ICE’s New England public affairs officer did not respond to a request for comment on Thursday.
Pinos told the News that he admires the community’s dedication to the cause.
“I’m always overcome with emotions when I see everyone involved,” he said.
The rally featured speakers affiliated with Unidad Latina en Acción, as well as Pinos’ daughters. The speakers emphasized that families belong together and that the inhumane policies imposed on communities of color should not be upheld.
This is not the first call to action organized by Unidad Latina en Acción in support of Pinos. On Sept. 7, nearly 400 community members rallied on the Green to protest Pinos’ deportations order. The next week, Unidad Latina en Acción — along with other organizations, such as La Casa Cultural at Yale — held a speaker series featuring college- and high school-age female undocumented immigrants.
“Contemplating staying in class over someone’s life is a privilege,” Carson Menkes ’22, a participant in the walkout, said in an interview with the News. “Even after attending the first rally, I knew I wanted to participate again because these issues persist daily. While direct change may not be affected, my action, my presence, shows that people care about Nelson, immigrants and humanity.”

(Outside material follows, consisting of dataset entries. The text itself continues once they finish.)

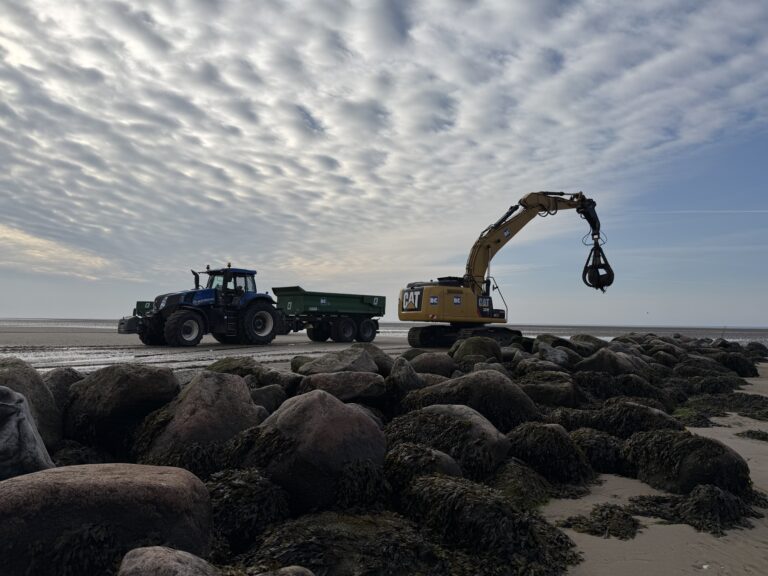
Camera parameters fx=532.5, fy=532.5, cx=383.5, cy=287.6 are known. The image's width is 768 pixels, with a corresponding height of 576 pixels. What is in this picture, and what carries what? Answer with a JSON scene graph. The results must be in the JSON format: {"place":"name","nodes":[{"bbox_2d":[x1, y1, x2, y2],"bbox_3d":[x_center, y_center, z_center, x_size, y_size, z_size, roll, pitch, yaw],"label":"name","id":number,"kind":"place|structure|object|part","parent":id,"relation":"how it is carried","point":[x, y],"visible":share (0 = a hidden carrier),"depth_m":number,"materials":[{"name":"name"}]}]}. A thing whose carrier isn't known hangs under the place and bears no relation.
{"place":"outdoors","nodes":[
{"label":"outdoors","id":0,"kind":"place"},
{"bbox_2d":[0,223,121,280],"label":"cloud","id":1,"kind":"structure","parent":0,"point":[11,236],"materials":[{"name":"white"}]},
{"bbox_2d":[0,0,767,326],"label":"sky","id":2,"kind":"structure","parent":0,"point":[314,126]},
{"bbox_2d":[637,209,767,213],"label":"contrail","id":3,"kind":"object","parent":2,"relation":"in","point":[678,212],"visible":0.93,"materials":[{"name":"white"}]},
{"bbox_2d":[0,322,767,575],"label":"sand","id":4,"kind":"structure","parent":0,"point":[636,483],"materials":[{"name":"sand"}]},
{"bbox_2d":[0,386,54,478],"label":"boulder","id":5,"kind":"object","parent":4,"relation":"on","point":[27,459],"visible":0.83,"depth_m":3.19,"materials":[{"name":"grey stone"}]},
{"bbox_2d":[0,359,62,450],"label":"boulder","id":6,"kind":"object","parent":4,"relation":"on","point":[35,392],"visible":0.51,"depth_m":4.32,"materials":[{"name":"grey stone"}]},
{"bbox_2d":[40,368,83,409],"bbox_3d":[-3.536,1.228,5.663,0.777,0.750,0.933,0,-3,3],"label":"boulder","id":7,"kind":"object","parent":4,"relation":"on","point":[70,375],"visible":0.31,"depth_m":5.57,"materials":[{"name":"grey stone"}]},
{"bbox_2d":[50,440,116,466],"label":"seaweed","id":8,"kind":"object","parent":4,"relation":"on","point":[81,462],"visible":0.38,"depth_m":4.05,"materials":[{"name":"brown plant"}]},
{"bbox_2d":[0,463,215,575],"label":"boulder","id":9,"kind":"object","parent":4,"relation":"on","point":[86,478],"visible":0.91,"depth_m":2.27,"materials":[{"name":"grey stone"}]},
{"bbox_2d":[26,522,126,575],"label":"seaweed","id":10,"kind":"object","parent":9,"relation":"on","point":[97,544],"visible":0.72,"depth_m":2.29,"materials":[{"name":"green plant"}]},
{"bbox_2d":[62,363,180,450],"bbox_3d":[-2.414,1.135,4.902,1.080,0.887,1.012,0,-3,3],"label":"boulder","id":11,"kind":"object","parent":4,"relation":"on","point":[142,378],"visible":0.8,"depth_m":4.63,"materials":[{"name":"grey stone"}]},
{"bbox_2d":[117,546,219,575],"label":"boulder","id":12,"kind":"object","parent":4,"relation":"on","point":[153,557],"visible":1,"depth_m":1.97,"materials":[{"name":"grey stone"}]},
{"bbox_2d":[119,265,281,347],"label":"tractor","id":13,"kind":"object","parent":4,"relation":"on","point":[175,321],"visible":0.88,"depth_m":18.64,"materials":[{"name":"blue metal"}]},
{"bbox_2d":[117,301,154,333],"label":"front attachment","id":14,"kind":"object","parent":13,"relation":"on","point":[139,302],"visible":0.28,"depth_m":21.45,"materials":[{"name":"black metal"}]},
{"bbox_2d":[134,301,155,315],"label":"green container","id":15,"kind":"object","parent":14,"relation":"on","point":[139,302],"visible":0.22,"depth_m":24.74,"materials":[{"name":"green"}]},
{"label":"tire","id":16,"kind":"part","parent":13,"relation":"part of","materials":[{"name":"black rubber"}]},
{"label":"wheel","id":17,"kind":"part","parent":13,"relation":"part of","materials":[{"name":"black rubber"}]},
{"label":"tire","id":18,"kind":"part","parent":13,"relation":"part of","materials":[{"name":"black rubber"}]},
{"bbox_2d":[140,370,261,463],"bbox_3d":[-1.484,1.160,4.384,0.986,0.947,0.991,-1,-3,29],"label":"boulder","id":19,"kind":"object","parent":4,"relation":"on","point":[209,389],"visible":0.67,"depth_m":4.12,"materials":[{"name":"grey stone"}]},
{"bbox_2d":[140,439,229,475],"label":"seaweed","id":20,"kind":"object","parent":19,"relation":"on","point":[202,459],"visible":0.49,"depth_m":3.72,"materials":[{"name":"green plant"}]},
{"bbox_2d":[206,468,292,554],"bbox_3d":[-0.889,1.322,3.136,0.786,0.457,0.760,0,-3,3],"label":"seaweed","id":21,"kind":"object","parent":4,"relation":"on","point":[242,483],"visible":0.71,"depth_m":3.03,"materials":[{"name":"green plant"}]},
{"bbox_2d":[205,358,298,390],"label":"rock","id":22,"kind":"object","parent":4,"relation":"on","point":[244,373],"visible":0.54,"depth_m":7.09,"materials":[{"name":"green stone"}]},
{"bbox_2d":[250,384,290,414],"bbox_3d":[-1.341,1.331,5.799,0.670,0.558,0.725,-1,-3,32],"label":"rock","id":23,"kind":"object","parent":4,"relation":"on","point":[263,394],"visible":0.46,"depth_m":5.66,"materials":[{"name":"grey stone"}]},
{"bbox_2d":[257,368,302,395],"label":"rock","id":24,"kind":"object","parent":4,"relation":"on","point":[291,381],"visible":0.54,"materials":[{"name":"grey stone"}]},
{"bbox_2d":[256,565,314,575],"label":"rock","id":25,"kind":"object","parent":4,"relation":"on","point":[296,567],"visible":0.99,"depth_m":2.22,"materials":[{"name":"grey stone"}]},
{"bbox_2d":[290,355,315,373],"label":"rock","id":26,"kind":"object","parent":4,"relation":"on","point":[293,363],"visible":0.46,"depth_m":9.68,"materials":[{"name":"grey stone"}]},
{"bbox_2d":[248,390,388,511],"bbox_3d":[-0.503,1.181,3.790,1.027,0.916,0.979,-1,-3,30],"label":"boulder","id":27,"kind":"object","parent":4,"relation":"on","point":[331,412],"visible":0.74,"depth_m":3.45,"materials":[{"name":"grey stone"}]},
{"bbox_2d":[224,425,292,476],"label":"seaweed","id":28,"kind":"object","parent":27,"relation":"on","point":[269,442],"visible":0.55,"depth_m":3.57,"materials":[{"name":"green"}]},
{"bbox_2d":[331,458,390,511],"bbox_3d":[-0.195,1.276,3.346,0.522,0.404,0.592,0,-3,17],"label":"seaweed","id":29,"kind":"object","parent":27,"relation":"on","point":[364,496],"visible":0.66,"depth_m":3.25,"materials":[{"name":"brown plant"}]},
{"bbox_2d":[271,287,383,341],"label":"dump trailer","id":30,"kind":"object","parent":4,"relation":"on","point":[372,305],"visible":0.9,"depth_m":22.75,"materials":[{"name":"metal"}]},
{"label":"trailer wheels","id":31,"kind":"part","parent":30,"relation":"part of","materials":[{"name":"black rubber"}]},
{"label":"trailer wheel","id":32,"kind":"part","parent":30,"relation":"part of","materials":[{"name":"black rubber"}]},
{"label":"wheel","id":33,"kind":"part","parent":30,"relation":"part of","materials":[{"name":"black rubber"}]},
{"bbox_2d":[299,346,378,374],"bbox_3d":[-0.646,1.292,8.225,1.217,0.770,1.216,-1,-3,37],"label":"rock","id":34,"kind":"object","parent":4,"relation":"on","point":[320,367],"visible":0.64,"depth_m":7.95,"materials":[{"name":"grey stone"}]},
{"bbox_2d":[297,370,386,402],"bbox_3d":[-0.517,1.255,6.335,1.166,0.570,0.979,0,-3,3],"label":"boulder","id":35,"kind":"object","parent":4,"relation":"on","point":[347,381],"visible":0.76,"depth_m":6.11,"materials":[{"name":"grey stone"}]},
{"bbox_2d":[243,508,453,575],"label":"seaweed","id":36,"kind":"object","parent":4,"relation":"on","point":[318,533],"visible":0.85,"depth_m":2.57,"materials":[{"name":"green plant"}]},
{"bbox_2d":[353,343,393,375],"bbox_3d":[-0.286,1.387,9.494,1.058,0.809,1.055,-1,-3,34],"label":"rock","id":37,"kind":"object","parent":4,"relation":"on","point":[376,352],"visible":0.5,"depth_m":9.23,"materials":[{"name":"grey stone"}]},
{"bbox_2d":[386,356,423,401],"bbox_3d":[0.287,1.312,6.978,0.677,0.826,0.718,-1,-3,32],"label":"rock","id":38,"kind":"object","parent":4,"relation":"on","point":[412,381],"visible":0.66,"depth_m":6.77,"materials":[{"name":"grey stone"}]},
{"bbox_2d":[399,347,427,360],"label":"rock","id":39,"kind":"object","parent":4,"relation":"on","point":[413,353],"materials":[{"name":"stone"}]},
{"bbox_2d":[386,444,464,488],"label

Students from surrounding schools, such as Southern Connecticut State University and Wilbur Cross High School, also walked out of their classrooms on Thursday.
While students took to the streets, some Yale professors tried to accommodate those who wanted to join the protest. Psychology professor Arielle Baskin-Sommers pre-recorded part of her Thursday lecture of “Criminal Minds” — in which nearly 400 students are enrolled — to support students who planned to attend the protest.

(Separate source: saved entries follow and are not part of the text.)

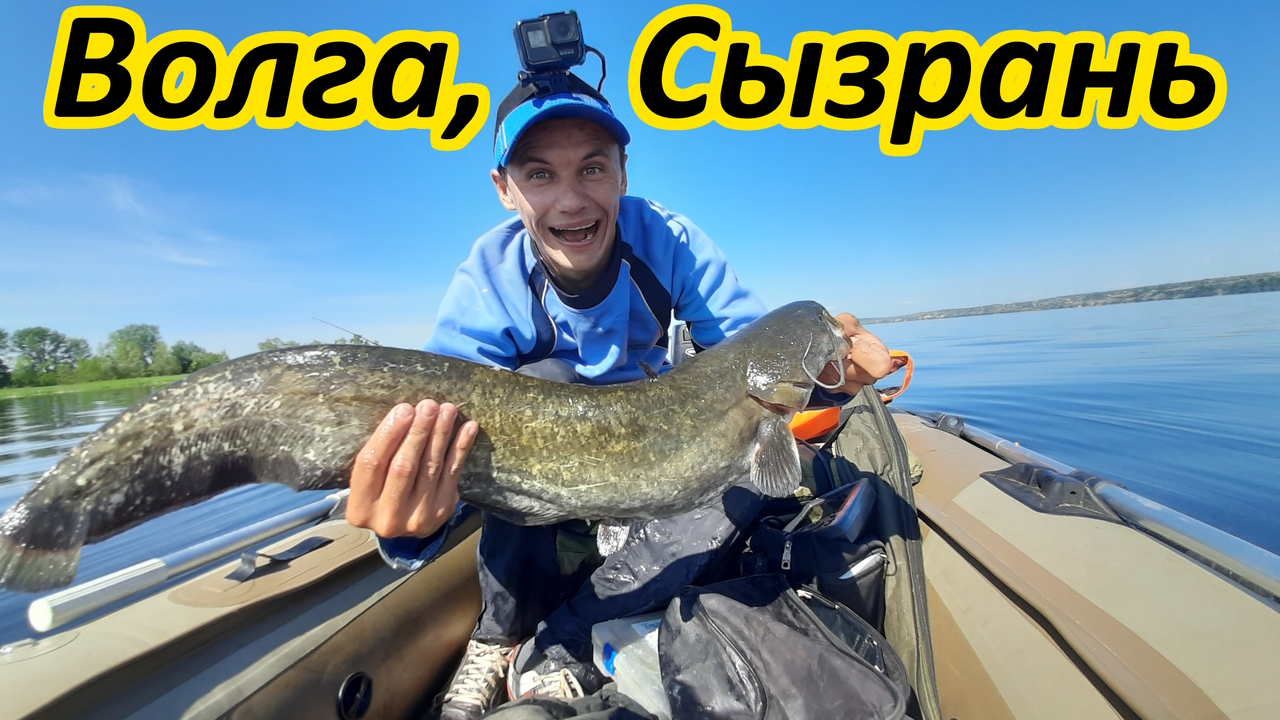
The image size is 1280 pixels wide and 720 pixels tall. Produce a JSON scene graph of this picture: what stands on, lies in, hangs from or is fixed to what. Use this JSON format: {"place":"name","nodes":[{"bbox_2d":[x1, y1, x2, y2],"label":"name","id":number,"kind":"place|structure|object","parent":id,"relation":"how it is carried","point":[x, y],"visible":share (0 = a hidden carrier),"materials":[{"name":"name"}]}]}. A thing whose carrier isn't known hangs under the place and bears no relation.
{"place":"outdoors","nodes":[
{"label":"outdoors","id":0,"kind":"place"},
{"bbox_2d":[0,373,193,398],"label":"grassy bank","id":1,"kind":"structure","parent":0,"point":[114,385],"materials":[{"name":"green plant"}]},
{"bbox_2d":[0,330,10,388],"label":"tree","id":2,"kind":"object","parent":1,"relation":"on","point":[1,334],"visible":0.99,"materials":[{"name":"green plant"}]},
{"bbox_2d":[11,326,86,386],"label":"tree","id":3,"kind":"object","parent":1,"relation":"on","point":[45,339],"visible":0.98,"materials":[{"name":"green plant"}]},
{"bbox_2d":[103,323,162,378],"label":"tree","id":4,"kind":"object","parent":1,"relation":"on","point":[144,341],"visible":0.96,"materials":[{"name":"green plant"}]},
{"bbox_2d":[160,340,223,374],"label":"tree","id":5,"kind":"object","parent":1,"relation":"on","point":[197,350],"visible":0.79,"materials":[{"name":"green plant"}]},
{"bbox_2d":[257,337,300,352],"label":"tree","id":6,"kind":"object","parent":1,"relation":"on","point":[265,344],"visible":0.33,"materials":[{"name":"green plant"}]},
{"bbox_2d":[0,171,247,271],"label":"cloud","id":7,"kind":"structure","parent":0,"point":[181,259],"materials":[{"name":"white"}]},
{"bbox_2d":[0,0,1279,364],"label":"sky","id":8,"kind":"structure","parent":0,"point":[464,81],"materials":[{"name":"blue"}]},
{"bbox_2d":[1,286,1278,646],"label":"lake","id":9,"kind":"structure","parent":0,"point":[1065,453],"materials":[{"name":"blue liquid"}]},
{"bbox_2d":[1,398,1279,719],"label":"boat","id":10,"kind":"object","parent":9,"relation":"on","point":[72,645],"visible":0.62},
{"bbox_2d":[12,489,350,632],"label":"oar","id":11,"kind":"object","parent":10,"relation":"attached to","point":[63,600],"visible":0.87,"materials":[{"name":"metal"}]},
{"bbox_2d":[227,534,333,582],"label":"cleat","id":12,"kind":"object","parent":10,"relation":"attached to","point":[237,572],"visible":0.96,"materials":[{"name":"black"}]},
{"bbox_2d":[315,317,380,346],"label":"fishing rod","id":13,"kind":"object","parent":10,"relation":"on","point":[355,334],"visible":0.49,"materials":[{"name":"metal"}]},
{"bbox_2d":[336,672,373,719],"label":"air valve","id":14,"kind":"object","parent":10,"relation":"in","point":[355,680],"visible":0.97,"materials":[{"name":"black plastic"}]},
{"bbox_2d":[474,687,659,719],"label":"black bag","id":15,"kind":"object","parent":10,"relation":"in","point":[538,709],"visible":0.97,"materials":[{"name":"black fabric"}]},
{"bbox_2d":[345,31,903,717],"label":"man","id":16,"kind":"object","parent":10,"relation":"on","point":[586,220],"visible":0.76},
{"bbox_2d":[1,302,867,592],"label":"fish","id":17,"kind":"object","parent":16,"relation":"in","point":[454,414],"visible":0.95},
{"bbox_2d":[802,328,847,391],"label":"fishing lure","id":18,"kind":"object","parent":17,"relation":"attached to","point":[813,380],"visible":0.92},
{"bbox_2d":[514,10,587,81],"label":"action camera","id":19,"kind":"object","parent":16,"relation":"on","point":[563,46],"visible":0.92,"materials":[{"name":"black plastic"}]},
{"bbox_2d":[591,613,669,719],"label":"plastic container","id":20,"kind":"object","parent":10,"relation":"in","point":[644,622],"visible":0.51,"materials":[{"name":"white plastic"}]},
{"bbox_2d":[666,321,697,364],"label":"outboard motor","id":21,"kind":"object","parent":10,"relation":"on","point":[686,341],"visible":0.32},
{"bbox_2d":[658,576,910,719],"label":"black bag","id":22,"kind":"object","parent":10,"relation":"in","point":[730,645],"visible":0.99,"materials":[{"name":"black fabric"}]},
{"bbox_2d":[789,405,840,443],"label":"orange object","id":23,"kind":"object","parent":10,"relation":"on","point":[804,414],"visible":0.43,"materials":[{"name":"orange plastic"}]},
{"bbox_2d":[742,478,888,627],"label":"black bag","id":24,"kind":"object","parent":10,"relation":"in","point":[864,558],"visible":0.53,"materials":[{"name":"black fabric"}]},
{"bbox_2d":[824,477,876,542],"label":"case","id":25,"kind":"object","parent":24,"relation":"in","point":[850,513],"visible":0.52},
{"bbox_2d":[788,351,915,442],"label":"orange strap","id":26,"kind":"object","parent":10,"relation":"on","point":[804,414],"visible":0.36,"materials":[{"name":"orange plastic"}]},
{"bbox_2d":[823,392,938,717],"label":"bag","id":27,"kind":"object","parent":10,"relation":"in","point":[887,435],"visible":0.53,"materials":[{"name":"fabric"}]},
{"bbox_2d":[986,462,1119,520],"label":"oarlock","id":28,"kind":"object","parent":10,"relation":"attached to","point":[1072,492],"visible":0.9,"materials":[{"name":"black rubber"}]},
{"bbox_2d":[919,408,1279,602],"label":"oar","id":29,"kind":"object","parent":10,"relation":"attached to","point":[1258,552],"visible":0.9,"materials":[{"name":"metal"}]},
{"bbox_2d":[866,270,1279,323],"label":"hill","id":30,"kind":"structure","parent":0,"point":[1232,280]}
]}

“My immediate reaction is that it’s wonderful Yale students are engaging in action,” Baskin-Sommers told the News. “My second reaction was, ‘How do I ensure all students are supported?’”
In the past, Unidad Latina en Acción has spoken out against what it sees as weak city policies toward protecting immigrants from deportation. In February, Unidad Latina en Acción collected signatures from New Haven residents, demanding that the city update and strengthen its sanctuary policies. The petition called for the city to extend a sanctuary policy that currently applies only to police to cover all city employees and officials; protect people’s confidential information, including their sexual orientation, immigration status and status as a victim of sexual violence; limit city communication with immigration authorities to only what is required by law; and refuse to use city resources to detain people based on requests by ICE.
The federal Board of Immigration Appeals — the highest administrative body for enforcing immigration laws — has the power to grant an emergency stay of deportation to Pinos, which would allow him to leave the church and argue his case in court. Unidad Latina en Acción member Vanesa Suarez said Pinos’s case is currently at a standstill.
“I’m calling on all students to join me in the walkout to support my dad so he can be free and come home,” Kelly Pinos, one of Nelson Pinos’ three children and a junior at Wilbur Cross High School, said in a Facebook post promoting the event on Wednesday.
Nelson’s three children are all students enrolled in New Haven public schools.